Promotion et rayonnement de la langue française.

Maintenir la qualité de notre langue, sans laxisme ni purisme.

Toutes les voix du monde


                         En français, toutes les voix du monde (1)
Contrairement à ce que certains croient, la langue française continue de rayonner dans le monde et d’attirer à elle de nombreux locuteurs de tous les continents, notamment des écrivains qui ont décidé de s’exprimer dans la langue de Molière. Le présent article et les suivants ont pour but d’en apporter l’illustration et d’engager une réflexion pour en comprendre les raisons. Nous allons donc faire un tour du monde de ceux – ou du moins de quelques-uns de ceux - qui ont choisi d’écrire en français, afin de découvrit la réalité et la vitalité de la langue française dans le monde.
Commençons par le continent américain où le français a longtemps damé le pion à l’anglais. Nous ne nous attarderons pas sur le Québec ni sur le Canada francophone car nous savons déjà que le français y est d’une vivacité et d’une fécondité connues et reconnues et que ces contrées constituent un socle de la francophonie dans le Nouveau Monde. Citons juste l’écrivain Naïm Kazan, Irakien natif de Bagdad : « C’est ici à Montréal que j’ai commencé à vivre aussi les dimensions planétaires du français. Vulnérable, parfois en perte de vitesse, le français, sans perdre ses assises au Canada, au Québec comme en France et ailleurs, donne la structure, établit la continuité d’une chaîne qui s’étend de l’Asie à l’Afrique, du Proche-Orient aux Caraïbes. La francophonie est un phénomène nouveau dont l’épanouissement ne fait que commencer » (Revue des deux mondes).
Tournons-nous vers l’Amérique anglo-saxonne : rappelons-nous l’Américain Julien Green qui fut élu à l’Académie Française en 1971 : « Ma vraie personnalité ne peut guère s’exprimer qu’en français ; l’autre est une personnalité d’emprunt et comme imposée par la langue anglaise » (L’œil de l’ouragan, Journal IV). Dans son sillage, plusieurs écrivains nord-américains ont opté pour le français ; ainsi le jeune Jonathan Littell (prix Goncourt 2006 et dont le père, Robert Littell, est auteur à succès de romans policiers américains). Et il en est bien d’autres telle la romancière canadienne anglophone Nancy Huston (Lignes de faille paru chez Actes Sud) : « C’est une grande dame la langue française. Une reine belle et puissante… Elle est intarissable. La langue française, une fois qu’elle se lance, plus moyen d’en placer une » (Nord Perdu chez Actes Sud). Faisons encore un sort particulier au cinéaste et dramaturge Eugene Green (la reconstruction paru chez Actes Sud) qui, clamant sa profonde admiration pour la langue française, refuse dorénavant d’écrire un seul mot en anglais et ne s’exprime plus qu’en français parce que c’est la langue, dit-il, qui donne une véritable "identité universelle", parce qu’ "écrire en français est un acte de résistance contre la domination d’une culture monolithique" ; il va même jusqu’à "franciser" les mots de la vie courante comme ouiquende (pour week-end), quoqualaït (pour coca-light), tramouais (pour tramway), etc., et dire que c’est un Américain qui nous le fait….

**Enregistrements:**
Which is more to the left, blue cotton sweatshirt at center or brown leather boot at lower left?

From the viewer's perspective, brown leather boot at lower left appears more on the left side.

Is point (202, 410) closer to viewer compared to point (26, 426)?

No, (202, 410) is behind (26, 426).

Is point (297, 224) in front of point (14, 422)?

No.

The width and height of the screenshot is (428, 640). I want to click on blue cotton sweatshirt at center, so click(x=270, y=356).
...
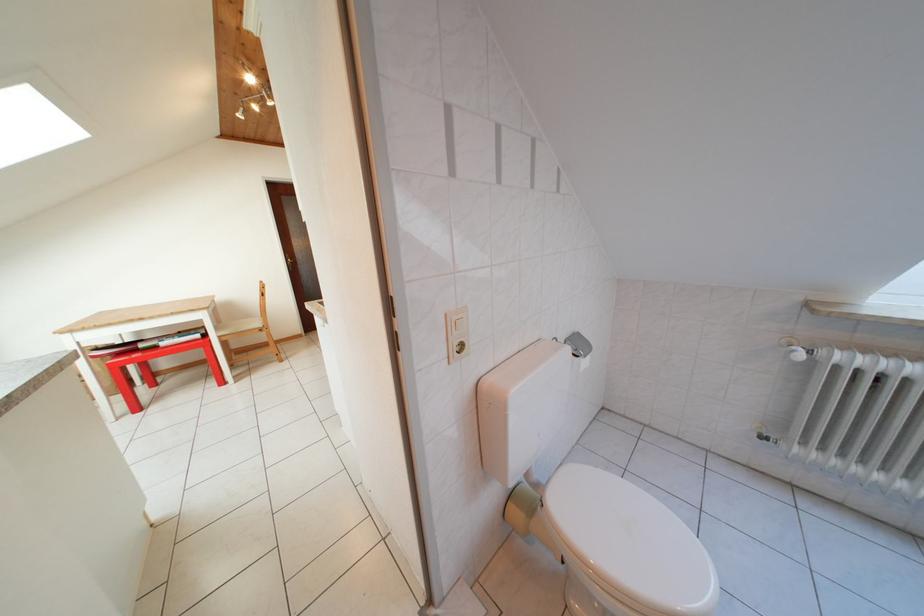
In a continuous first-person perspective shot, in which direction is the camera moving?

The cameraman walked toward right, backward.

**Travail attendu:**
D'après le texte sur le rayonnement de la langue française, en quelle année l'Américain Julien Green fut-il élu à l'Académie française ?

**Solution proposée:**
En 1971.